I was having troubles when we used the acetyline torch to solder the ball valves..... the threaded seam could not take the heat and the sealant on the threads would burn out and then leak.... they claimed it was my fault for getting the valve too hot..... 


also I noticed with the legends if you fooled with an older one a lot of times they would decide to leak at the handle...

I am at peace with it all but on occasion my salesman tries to sneak some back in my door and then all hell breaks loose.....

..


----------



## skoronesa (Oct 27, 2015)

czplumbing said:


> I will thanks, I didn't know you could call the manufacture directly and they would provide this. Thanks





LOLLOLLOLOLOL!!! You really think wolverine brass manufactures anything anymore?


They outsource darn near everything as best I can tell. Don't get me wrong, most of it is good quality but they aren't making stuff in house anymore from what I see.


I also suggest ordering from wolverine brass, there is an ad right in there catalog for custom ball valves and a company in town orders them, they look pretty good and seem to hold their lettering for years.







.


----------



## skoronesa (Oct 27, 2015)

We use red-white valves except for this one place we work at which requires apollo brand valves for anything and if we don't use them they freak. The red-white valves seem fine.

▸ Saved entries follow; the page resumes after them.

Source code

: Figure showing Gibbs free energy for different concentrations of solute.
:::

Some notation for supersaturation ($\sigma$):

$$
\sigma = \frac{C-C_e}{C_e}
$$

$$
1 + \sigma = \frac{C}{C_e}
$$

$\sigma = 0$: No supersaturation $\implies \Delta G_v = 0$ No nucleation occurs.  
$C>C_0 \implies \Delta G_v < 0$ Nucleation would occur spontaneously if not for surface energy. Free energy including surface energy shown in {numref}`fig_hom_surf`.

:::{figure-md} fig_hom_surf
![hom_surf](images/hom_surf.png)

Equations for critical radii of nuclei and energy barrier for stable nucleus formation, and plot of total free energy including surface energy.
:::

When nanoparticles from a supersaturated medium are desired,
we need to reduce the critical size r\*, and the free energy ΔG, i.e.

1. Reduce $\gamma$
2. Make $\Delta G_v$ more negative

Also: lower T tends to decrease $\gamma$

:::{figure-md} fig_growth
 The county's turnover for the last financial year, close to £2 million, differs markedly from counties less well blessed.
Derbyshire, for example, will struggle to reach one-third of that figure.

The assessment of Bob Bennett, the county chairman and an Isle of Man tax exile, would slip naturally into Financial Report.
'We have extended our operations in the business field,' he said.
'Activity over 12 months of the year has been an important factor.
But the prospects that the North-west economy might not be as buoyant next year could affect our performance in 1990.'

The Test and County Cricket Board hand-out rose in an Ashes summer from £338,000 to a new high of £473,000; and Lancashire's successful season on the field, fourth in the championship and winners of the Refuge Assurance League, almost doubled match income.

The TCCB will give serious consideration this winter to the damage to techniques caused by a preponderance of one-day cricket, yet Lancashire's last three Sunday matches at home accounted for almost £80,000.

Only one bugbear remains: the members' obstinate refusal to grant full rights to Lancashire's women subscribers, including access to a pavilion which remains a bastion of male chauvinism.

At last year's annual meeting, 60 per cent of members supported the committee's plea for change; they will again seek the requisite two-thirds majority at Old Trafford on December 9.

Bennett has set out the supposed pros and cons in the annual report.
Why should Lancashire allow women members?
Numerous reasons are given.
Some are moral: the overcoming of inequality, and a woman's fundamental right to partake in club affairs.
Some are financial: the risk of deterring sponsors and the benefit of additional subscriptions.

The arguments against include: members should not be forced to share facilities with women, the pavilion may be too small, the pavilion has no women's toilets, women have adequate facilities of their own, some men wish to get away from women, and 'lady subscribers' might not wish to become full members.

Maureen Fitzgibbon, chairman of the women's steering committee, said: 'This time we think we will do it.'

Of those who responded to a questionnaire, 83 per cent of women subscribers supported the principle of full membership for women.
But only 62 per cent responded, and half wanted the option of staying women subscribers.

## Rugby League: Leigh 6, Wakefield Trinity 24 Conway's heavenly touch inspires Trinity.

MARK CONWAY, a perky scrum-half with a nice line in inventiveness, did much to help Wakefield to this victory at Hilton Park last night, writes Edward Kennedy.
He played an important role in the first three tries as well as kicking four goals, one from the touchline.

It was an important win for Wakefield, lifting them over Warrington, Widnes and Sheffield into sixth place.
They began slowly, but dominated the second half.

For boiler drains we use campbell-hausfeld chrome plated ball valve boiler drains. We used to use red-white ball valve boiler drains but they had a recall for a long time so we switched. I think we had to change out like 200 drains free of charge because of the recall and how many we had fail at the pressure side of the assembly seam.


If you guys are burning flux try tinning flux, it is amazing. I started using tinning flux like 4 months ago and it's the best thing I have tried in a long time. Our guys use acetylene all the time and don't have issues burning up valves. I will say the red-white valves seem to have really close tolerances on the assembly threads and even after unscrewing them and rescrewing them they don't leak.


There has to be a company that prints on heat shrink. Then you could slip a piece over a handle and heat it with the torch. Would be good for on pipes too.






.


----------



## skoronesa (Oct 27, 2015)

Found a place that does custom heat shrink


https://www.heatshrink.com/content/custom-printing.asp






.


----------



## czplumbing (Nov 24, 2014)

I use webstone with bleaders for hose bibs, but everything else Watts, good valves solid handle and I always check the packing on any valve. Last thing I need is to get a call to go back and tighten a packing nut


----------